# BluRay - Wireless MP3 stream from PC?



## torreykite (Jul 7, 2009)

So I was checking out the latest BluRay players and noticed a bunch of them had wireless connectivity listed as a feature. I knew this was used to pulldown extra bluray content and ocasional updates... but then I saw that some like the Samsung BD-P4600 are claiming that it comes with a 


> Wireless receiver dongle
> For wirelessly streaming videos, songs and photos from your PC directly to your TV.


btw... this was listed as a distinct item separate from the netflix/pandora features... 

- Has anyone tried this out? 
- Are there other similar products that do the same thing?
- Will the "new thing" be attaching the home theater to the home network?


One of my goals is to have iTunes, photos, home video and Youtube available in my living room.
Is this a solution?


Thanks!

TK


----------



## mechman (Feb 8, 2007)

Sounds cool cause it's wireless. Wonder how the video would travel wireless? :scratch:

I have all of this already with my DirecTV receivers and my PS3. Can't do iTunes (no loss in my opinion) but I can play mp3's, videos, show photos, etc. This is all via a wire though.


----------



## torreykite (Jul 7, 2009)

mechman said:


> Sounds cool cause it's wireless. Wonder how the video would travel wireless? :scratch:
> 
> I have all of this already with my DirecTV receivers and my PS3. Can't do iTunes (no loss in my opinion) but I can play mp3's, videos, show photos, etc. This is all via a wire though.


Good point. depending on the volume of data the network could have some latency. However they are already touting this as a feature to be able to download off the net... when most broadband is 3 to 10 mbps. Many wireless networks are 54 to 108 mbps. I would even be fine with setting up a wired gigabit network.... just to have one standard network for all of my devices.

For the most part my PC usage is around productivity. The productivity center in my house is the Kitchen so that's where my desktop is setup.
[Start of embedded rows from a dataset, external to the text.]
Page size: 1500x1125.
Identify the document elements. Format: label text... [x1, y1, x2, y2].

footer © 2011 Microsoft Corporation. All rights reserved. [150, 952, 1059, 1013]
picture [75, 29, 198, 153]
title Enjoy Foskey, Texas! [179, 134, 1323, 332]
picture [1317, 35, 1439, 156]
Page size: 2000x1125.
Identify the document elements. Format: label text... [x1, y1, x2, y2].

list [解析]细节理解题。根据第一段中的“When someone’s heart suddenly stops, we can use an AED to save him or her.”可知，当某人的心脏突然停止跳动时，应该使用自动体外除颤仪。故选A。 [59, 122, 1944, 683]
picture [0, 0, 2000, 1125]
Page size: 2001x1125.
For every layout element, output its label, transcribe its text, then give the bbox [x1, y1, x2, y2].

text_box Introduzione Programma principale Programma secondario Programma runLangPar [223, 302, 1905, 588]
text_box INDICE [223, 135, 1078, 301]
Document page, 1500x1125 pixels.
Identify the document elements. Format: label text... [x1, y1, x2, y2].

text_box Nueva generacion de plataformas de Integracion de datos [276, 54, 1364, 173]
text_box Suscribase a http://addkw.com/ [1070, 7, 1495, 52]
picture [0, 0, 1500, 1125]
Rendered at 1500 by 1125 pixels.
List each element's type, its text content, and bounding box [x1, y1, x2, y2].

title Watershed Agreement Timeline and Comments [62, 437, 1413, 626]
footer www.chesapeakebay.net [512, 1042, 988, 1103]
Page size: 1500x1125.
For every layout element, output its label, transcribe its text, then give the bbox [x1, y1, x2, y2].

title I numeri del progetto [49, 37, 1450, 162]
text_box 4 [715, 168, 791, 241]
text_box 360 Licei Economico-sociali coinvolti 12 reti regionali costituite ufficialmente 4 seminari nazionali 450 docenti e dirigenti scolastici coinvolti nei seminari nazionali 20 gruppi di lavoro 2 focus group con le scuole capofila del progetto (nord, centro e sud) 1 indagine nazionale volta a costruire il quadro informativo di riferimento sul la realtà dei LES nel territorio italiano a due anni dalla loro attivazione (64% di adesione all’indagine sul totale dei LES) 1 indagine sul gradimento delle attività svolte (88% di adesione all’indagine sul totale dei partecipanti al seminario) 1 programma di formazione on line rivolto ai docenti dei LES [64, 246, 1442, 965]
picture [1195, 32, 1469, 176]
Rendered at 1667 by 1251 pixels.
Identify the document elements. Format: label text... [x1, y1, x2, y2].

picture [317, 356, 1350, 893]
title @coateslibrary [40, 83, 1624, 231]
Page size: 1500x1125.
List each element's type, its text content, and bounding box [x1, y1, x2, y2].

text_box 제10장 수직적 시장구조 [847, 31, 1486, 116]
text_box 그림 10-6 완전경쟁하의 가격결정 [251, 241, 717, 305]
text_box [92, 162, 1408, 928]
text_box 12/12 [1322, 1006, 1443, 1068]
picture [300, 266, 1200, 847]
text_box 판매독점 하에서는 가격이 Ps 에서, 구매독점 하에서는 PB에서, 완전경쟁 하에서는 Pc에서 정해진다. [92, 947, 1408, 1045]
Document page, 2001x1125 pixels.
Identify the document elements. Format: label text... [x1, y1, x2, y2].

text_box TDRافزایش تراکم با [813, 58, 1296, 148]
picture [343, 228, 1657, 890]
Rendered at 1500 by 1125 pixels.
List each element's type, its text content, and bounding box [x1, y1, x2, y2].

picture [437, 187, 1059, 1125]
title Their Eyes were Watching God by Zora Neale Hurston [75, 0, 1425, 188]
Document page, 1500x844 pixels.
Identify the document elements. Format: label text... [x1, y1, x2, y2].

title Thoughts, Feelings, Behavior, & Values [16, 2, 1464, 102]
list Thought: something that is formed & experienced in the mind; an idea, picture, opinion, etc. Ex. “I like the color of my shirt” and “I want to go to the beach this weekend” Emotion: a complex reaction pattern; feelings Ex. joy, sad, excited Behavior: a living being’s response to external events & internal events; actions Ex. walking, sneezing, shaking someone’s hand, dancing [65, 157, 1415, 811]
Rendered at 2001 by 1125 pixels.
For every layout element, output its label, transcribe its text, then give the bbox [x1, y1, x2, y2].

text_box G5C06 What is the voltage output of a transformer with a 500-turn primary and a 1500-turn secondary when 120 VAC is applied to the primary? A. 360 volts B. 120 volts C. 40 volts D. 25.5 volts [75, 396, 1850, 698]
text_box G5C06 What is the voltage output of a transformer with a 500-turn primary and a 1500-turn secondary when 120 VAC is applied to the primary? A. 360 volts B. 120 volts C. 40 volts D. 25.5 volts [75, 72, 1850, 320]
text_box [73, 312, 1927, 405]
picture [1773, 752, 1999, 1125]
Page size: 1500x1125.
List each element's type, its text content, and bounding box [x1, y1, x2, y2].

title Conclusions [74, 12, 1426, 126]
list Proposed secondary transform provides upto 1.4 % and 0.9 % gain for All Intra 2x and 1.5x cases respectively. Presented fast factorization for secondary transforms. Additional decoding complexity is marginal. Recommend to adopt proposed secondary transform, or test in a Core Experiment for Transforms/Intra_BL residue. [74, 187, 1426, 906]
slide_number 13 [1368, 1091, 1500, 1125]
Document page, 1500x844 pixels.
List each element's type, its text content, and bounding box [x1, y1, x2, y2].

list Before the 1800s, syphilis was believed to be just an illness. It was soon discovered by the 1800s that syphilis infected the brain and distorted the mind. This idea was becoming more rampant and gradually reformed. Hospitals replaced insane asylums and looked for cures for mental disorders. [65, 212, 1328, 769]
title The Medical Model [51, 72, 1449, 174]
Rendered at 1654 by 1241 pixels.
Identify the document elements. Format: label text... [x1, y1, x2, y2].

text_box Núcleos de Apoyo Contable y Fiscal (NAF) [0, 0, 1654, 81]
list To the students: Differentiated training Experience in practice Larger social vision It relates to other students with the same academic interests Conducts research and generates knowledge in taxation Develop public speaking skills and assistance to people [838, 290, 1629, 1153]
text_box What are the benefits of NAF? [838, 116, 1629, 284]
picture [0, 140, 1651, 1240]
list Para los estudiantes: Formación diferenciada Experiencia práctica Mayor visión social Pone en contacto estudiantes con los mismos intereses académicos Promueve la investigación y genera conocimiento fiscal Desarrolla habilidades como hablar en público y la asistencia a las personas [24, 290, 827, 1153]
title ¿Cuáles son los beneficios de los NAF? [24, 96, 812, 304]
I'm fine with wiring up the house but the thought of running coaxal (for tv), Eithernet AND HDMI (or some other collection of av cables) is just a pain. 

IMO it's silly to pack a PC with high-end video and sound cards when a BluRay or DVD player is just that... a device that is built to read data and render it in an AV signal. 
Why not just get the data into that same device using a method other than a disc (via sneaker net).

Sorry for the rant... just making conversation. onder:

TK


----------